• [Dataset content]
►
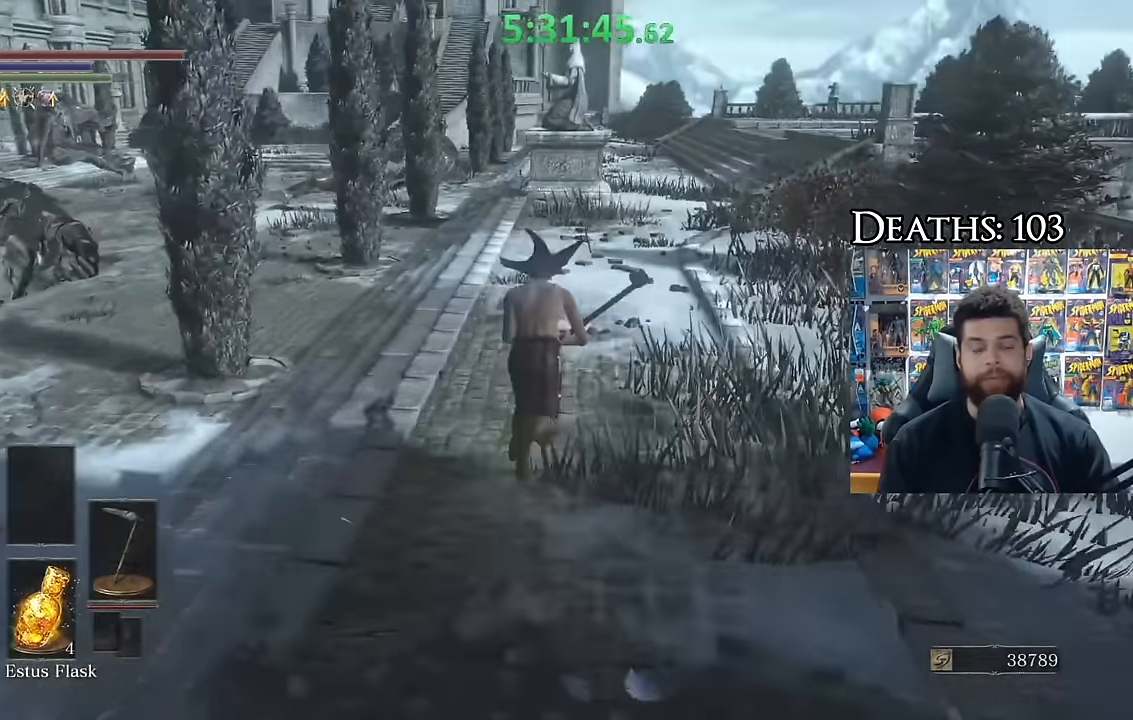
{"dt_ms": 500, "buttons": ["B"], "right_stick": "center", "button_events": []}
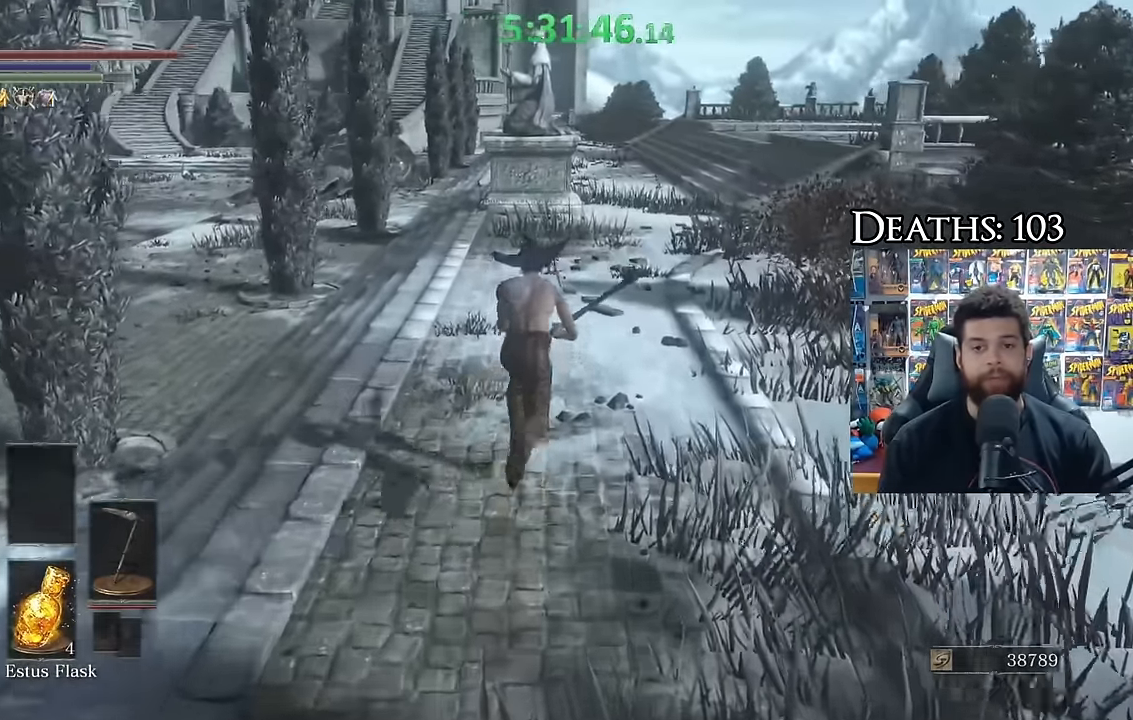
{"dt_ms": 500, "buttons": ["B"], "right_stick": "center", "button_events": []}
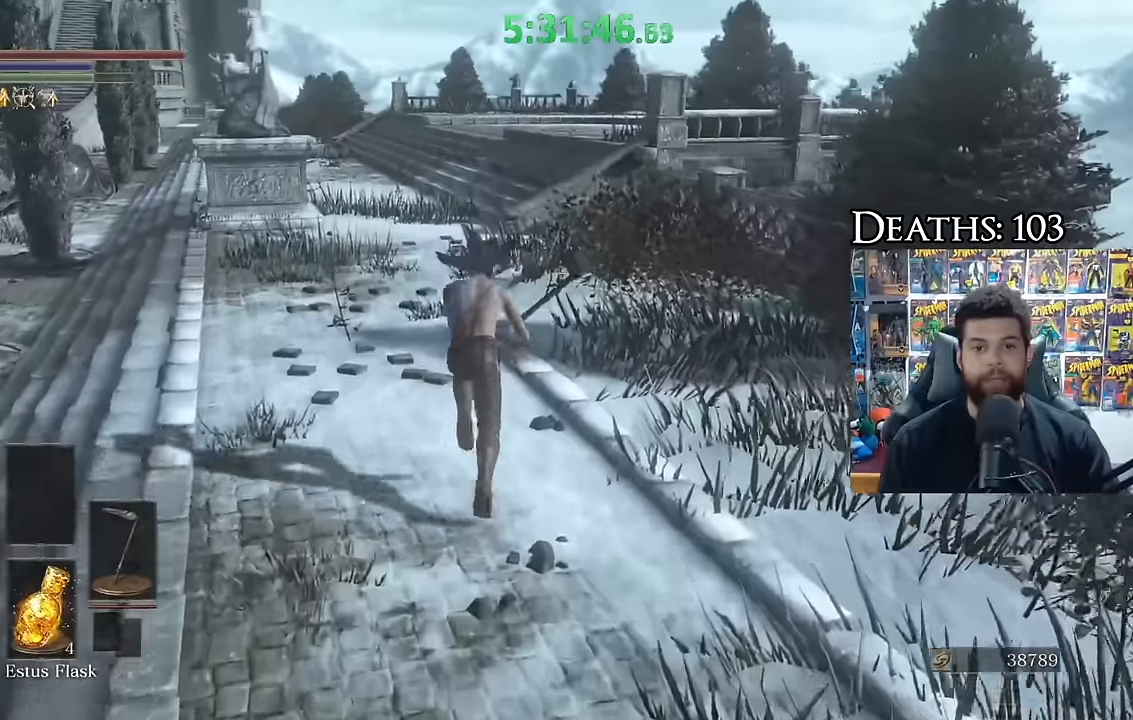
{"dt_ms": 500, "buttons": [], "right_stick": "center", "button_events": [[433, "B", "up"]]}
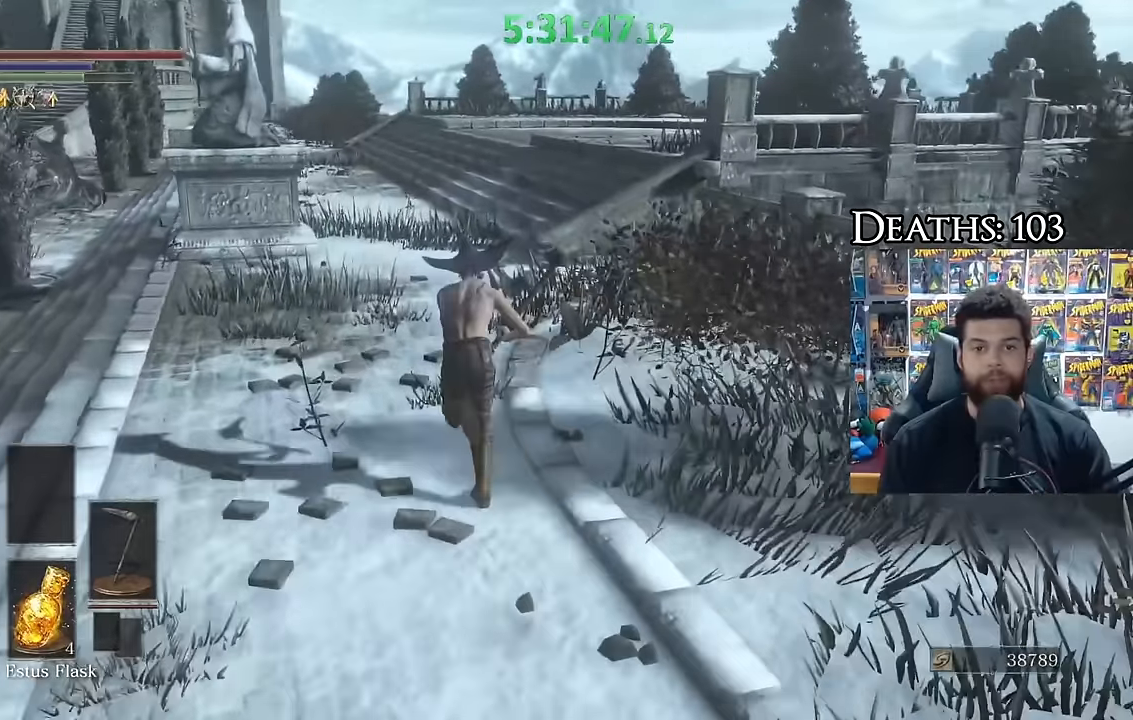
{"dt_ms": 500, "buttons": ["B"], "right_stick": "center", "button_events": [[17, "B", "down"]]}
◄
Please output all the data exactly as given, with the pictures omitted.

{"dt_ms": 500, "buttons": ["B"], "right_stick": "center", "button_events": []}
{"dt_ms": 500, "buttons": ["B"], "right_stick": "center", "button_events": []}
{"dt_ms": 500, "buttons": [], "right_stick": "center", "button_events": [[433, "B", "up"]]}
{"dt_ms": 500, "buttons": ["B"], "right_stick": "center", "button_events": [[17, "B", "down"]]}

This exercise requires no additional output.